→ EXERCISE DIRECTIONS
Tell how many lines in the records contain the word "talking"; the number alone is the answer.

→ GIVEN RECORDS

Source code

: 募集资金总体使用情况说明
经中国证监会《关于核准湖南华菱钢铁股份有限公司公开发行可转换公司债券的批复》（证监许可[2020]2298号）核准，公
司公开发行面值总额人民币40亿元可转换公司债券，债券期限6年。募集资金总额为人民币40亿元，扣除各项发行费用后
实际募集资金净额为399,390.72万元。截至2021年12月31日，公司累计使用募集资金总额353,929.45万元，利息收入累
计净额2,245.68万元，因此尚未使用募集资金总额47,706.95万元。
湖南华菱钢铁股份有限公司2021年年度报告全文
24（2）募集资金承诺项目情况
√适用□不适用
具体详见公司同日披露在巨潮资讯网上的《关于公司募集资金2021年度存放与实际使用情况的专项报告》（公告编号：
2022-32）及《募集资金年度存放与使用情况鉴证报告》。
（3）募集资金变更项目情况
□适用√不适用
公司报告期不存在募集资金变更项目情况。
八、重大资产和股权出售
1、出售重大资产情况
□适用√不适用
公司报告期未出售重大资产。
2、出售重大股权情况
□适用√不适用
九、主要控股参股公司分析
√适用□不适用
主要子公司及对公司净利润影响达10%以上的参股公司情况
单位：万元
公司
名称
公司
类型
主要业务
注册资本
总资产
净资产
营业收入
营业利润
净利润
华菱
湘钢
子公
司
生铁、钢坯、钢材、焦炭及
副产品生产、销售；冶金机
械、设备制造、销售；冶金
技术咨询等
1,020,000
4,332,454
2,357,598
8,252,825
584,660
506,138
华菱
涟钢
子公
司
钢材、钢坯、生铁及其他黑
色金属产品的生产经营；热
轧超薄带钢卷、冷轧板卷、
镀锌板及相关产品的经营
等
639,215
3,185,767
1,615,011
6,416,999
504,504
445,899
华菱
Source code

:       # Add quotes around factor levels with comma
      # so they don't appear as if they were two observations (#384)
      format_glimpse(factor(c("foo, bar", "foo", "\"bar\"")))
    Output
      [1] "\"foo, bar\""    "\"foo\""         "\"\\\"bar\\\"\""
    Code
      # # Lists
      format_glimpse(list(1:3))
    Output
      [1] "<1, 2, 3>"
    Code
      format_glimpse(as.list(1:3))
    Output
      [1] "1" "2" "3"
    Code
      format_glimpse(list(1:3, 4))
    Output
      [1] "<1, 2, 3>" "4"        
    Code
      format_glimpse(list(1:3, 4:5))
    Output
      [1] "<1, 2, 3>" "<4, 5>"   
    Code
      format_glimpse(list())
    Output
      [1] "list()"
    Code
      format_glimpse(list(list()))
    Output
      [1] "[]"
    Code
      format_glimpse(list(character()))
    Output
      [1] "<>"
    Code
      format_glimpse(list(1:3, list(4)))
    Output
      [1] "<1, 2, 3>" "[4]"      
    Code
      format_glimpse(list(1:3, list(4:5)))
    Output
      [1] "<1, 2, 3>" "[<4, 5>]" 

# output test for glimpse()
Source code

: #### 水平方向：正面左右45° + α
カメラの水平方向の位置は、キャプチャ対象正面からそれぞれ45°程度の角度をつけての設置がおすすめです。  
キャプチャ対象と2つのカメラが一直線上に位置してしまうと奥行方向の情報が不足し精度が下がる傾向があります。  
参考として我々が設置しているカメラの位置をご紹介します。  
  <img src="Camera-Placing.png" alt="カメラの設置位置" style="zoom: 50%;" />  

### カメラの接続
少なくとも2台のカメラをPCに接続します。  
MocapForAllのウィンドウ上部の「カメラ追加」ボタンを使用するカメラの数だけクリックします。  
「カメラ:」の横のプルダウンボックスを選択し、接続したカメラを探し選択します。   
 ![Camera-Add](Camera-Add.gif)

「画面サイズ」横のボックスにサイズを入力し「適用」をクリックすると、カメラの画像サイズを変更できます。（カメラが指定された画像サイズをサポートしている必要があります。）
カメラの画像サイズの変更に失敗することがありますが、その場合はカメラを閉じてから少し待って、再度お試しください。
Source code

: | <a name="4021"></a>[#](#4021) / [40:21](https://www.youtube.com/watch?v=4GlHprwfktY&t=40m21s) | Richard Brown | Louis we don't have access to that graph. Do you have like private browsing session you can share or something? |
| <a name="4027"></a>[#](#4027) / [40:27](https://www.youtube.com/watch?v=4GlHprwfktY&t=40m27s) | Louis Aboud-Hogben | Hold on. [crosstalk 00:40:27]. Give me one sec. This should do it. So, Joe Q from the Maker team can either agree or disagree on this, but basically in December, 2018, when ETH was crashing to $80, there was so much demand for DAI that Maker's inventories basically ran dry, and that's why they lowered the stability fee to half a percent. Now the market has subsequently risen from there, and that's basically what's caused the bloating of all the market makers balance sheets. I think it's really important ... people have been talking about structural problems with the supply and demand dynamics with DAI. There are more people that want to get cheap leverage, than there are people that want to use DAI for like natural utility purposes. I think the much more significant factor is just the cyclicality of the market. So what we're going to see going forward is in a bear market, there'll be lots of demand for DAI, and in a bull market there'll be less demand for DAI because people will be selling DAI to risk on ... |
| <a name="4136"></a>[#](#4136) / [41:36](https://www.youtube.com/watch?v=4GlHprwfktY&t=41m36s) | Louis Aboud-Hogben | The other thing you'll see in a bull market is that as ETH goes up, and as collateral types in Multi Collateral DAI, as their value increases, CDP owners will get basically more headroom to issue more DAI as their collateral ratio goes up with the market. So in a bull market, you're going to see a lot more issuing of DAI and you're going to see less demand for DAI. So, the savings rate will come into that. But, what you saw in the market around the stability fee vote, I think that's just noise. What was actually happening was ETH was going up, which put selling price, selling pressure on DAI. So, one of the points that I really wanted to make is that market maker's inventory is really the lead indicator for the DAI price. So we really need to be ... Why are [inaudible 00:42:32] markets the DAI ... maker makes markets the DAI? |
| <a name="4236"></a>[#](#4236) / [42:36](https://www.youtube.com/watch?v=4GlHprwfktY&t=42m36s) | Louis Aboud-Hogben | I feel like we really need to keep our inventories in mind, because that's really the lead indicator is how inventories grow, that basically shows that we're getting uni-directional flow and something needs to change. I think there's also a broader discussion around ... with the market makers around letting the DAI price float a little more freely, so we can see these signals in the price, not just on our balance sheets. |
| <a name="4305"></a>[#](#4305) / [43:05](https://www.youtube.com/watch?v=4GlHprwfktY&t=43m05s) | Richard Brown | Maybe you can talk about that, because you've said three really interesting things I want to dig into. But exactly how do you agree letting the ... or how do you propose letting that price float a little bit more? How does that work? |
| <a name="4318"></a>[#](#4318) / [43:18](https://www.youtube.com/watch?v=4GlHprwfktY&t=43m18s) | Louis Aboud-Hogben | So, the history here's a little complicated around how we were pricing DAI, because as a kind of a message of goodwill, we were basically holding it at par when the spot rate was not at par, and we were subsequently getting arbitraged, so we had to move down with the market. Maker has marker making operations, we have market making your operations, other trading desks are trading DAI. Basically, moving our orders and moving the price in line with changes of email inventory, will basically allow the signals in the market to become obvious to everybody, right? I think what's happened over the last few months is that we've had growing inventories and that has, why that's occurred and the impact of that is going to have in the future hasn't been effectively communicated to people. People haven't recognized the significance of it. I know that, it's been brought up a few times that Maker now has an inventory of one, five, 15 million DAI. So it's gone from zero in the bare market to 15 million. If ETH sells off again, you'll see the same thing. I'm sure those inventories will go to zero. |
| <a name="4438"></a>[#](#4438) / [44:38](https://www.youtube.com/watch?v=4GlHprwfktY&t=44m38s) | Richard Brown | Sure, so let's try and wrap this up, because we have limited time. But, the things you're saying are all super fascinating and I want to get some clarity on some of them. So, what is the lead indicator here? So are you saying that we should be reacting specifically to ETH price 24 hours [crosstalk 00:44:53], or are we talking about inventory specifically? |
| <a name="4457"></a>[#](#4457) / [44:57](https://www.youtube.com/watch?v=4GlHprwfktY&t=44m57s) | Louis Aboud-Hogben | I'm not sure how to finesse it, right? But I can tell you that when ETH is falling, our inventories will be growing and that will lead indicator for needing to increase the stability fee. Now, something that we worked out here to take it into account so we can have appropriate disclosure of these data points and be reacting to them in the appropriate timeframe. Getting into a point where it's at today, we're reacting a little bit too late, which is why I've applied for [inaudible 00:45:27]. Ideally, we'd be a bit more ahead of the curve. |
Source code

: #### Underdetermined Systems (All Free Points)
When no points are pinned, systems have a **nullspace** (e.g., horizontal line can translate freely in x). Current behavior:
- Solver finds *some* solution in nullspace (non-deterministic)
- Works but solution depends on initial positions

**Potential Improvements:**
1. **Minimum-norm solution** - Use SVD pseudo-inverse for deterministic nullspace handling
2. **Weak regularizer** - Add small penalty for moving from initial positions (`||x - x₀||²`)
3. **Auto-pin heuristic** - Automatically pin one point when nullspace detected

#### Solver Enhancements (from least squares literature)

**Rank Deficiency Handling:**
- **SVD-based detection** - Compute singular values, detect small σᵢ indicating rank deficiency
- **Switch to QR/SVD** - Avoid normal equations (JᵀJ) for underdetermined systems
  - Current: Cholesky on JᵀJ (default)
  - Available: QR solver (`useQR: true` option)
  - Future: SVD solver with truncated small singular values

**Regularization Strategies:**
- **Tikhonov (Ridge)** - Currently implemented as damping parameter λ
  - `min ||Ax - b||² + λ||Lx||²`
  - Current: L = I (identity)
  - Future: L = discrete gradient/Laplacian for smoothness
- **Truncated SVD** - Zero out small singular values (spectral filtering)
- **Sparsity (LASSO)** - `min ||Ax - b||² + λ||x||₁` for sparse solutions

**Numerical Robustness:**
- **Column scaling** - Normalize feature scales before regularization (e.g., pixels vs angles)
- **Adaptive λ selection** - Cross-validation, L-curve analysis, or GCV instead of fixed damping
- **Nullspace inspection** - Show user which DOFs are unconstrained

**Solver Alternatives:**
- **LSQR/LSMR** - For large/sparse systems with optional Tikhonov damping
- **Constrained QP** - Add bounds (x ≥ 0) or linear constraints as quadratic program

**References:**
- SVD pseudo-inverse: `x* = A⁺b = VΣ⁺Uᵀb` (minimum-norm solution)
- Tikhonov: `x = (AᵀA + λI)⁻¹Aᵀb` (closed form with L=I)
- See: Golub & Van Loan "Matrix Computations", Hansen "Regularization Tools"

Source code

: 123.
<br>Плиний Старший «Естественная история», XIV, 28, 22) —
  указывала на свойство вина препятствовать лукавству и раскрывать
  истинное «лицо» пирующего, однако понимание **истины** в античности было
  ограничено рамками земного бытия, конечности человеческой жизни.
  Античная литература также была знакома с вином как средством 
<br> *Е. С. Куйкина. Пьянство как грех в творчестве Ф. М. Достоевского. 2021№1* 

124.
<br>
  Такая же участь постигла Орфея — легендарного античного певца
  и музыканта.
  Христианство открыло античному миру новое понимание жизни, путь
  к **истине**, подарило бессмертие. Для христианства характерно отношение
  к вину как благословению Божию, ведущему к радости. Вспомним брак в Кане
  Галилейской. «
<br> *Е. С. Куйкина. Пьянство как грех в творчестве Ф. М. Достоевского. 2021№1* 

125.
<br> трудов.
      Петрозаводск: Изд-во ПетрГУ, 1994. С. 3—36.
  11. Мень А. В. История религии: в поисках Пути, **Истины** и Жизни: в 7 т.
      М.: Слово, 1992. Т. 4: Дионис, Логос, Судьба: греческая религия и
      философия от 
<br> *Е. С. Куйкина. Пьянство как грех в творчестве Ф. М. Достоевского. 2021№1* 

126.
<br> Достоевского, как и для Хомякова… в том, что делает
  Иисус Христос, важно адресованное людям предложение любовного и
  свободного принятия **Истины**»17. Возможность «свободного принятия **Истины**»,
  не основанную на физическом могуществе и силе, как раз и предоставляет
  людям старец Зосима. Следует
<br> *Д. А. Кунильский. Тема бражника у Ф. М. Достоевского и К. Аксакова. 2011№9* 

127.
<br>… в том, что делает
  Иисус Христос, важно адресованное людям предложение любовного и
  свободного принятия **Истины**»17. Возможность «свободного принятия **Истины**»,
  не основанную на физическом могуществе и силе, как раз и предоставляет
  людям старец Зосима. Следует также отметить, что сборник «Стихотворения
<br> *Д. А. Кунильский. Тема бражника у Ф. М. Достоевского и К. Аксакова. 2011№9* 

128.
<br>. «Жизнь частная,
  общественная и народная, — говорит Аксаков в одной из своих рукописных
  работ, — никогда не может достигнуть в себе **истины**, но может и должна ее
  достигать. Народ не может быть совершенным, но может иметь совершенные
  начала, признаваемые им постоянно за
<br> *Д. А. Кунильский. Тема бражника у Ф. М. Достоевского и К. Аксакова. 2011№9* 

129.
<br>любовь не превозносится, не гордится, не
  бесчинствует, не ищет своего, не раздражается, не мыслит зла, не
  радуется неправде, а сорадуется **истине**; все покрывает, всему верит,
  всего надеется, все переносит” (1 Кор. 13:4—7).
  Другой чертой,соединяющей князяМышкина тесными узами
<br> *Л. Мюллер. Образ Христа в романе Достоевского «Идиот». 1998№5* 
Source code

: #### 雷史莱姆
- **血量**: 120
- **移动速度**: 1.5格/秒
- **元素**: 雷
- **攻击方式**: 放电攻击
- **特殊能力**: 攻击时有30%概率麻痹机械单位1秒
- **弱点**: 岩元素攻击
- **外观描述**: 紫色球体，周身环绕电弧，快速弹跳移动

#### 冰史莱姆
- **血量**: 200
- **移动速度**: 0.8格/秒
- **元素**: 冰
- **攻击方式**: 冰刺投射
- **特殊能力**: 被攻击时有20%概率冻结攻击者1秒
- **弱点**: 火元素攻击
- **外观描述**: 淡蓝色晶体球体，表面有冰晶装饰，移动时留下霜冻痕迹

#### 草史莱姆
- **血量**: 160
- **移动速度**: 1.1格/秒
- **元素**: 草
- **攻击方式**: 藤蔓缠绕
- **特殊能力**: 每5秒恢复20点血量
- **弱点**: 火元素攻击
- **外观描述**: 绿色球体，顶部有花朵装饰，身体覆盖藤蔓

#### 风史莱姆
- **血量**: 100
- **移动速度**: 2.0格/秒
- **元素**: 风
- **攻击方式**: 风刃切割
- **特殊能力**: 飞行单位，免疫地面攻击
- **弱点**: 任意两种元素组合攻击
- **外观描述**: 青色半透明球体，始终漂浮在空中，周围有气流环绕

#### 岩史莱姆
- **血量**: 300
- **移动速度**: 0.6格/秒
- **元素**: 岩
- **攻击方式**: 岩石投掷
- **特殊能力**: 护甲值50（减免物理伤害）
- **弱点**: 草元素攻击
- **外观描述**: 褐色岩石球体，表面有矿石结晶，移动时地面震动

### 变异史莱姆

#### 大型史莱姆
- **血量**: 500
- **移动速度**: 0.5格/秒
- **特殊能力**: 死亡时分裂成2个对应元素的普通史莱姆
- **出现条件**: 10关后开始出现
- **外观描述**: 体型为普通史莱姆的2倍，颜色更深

→ TASK OUTPUT
2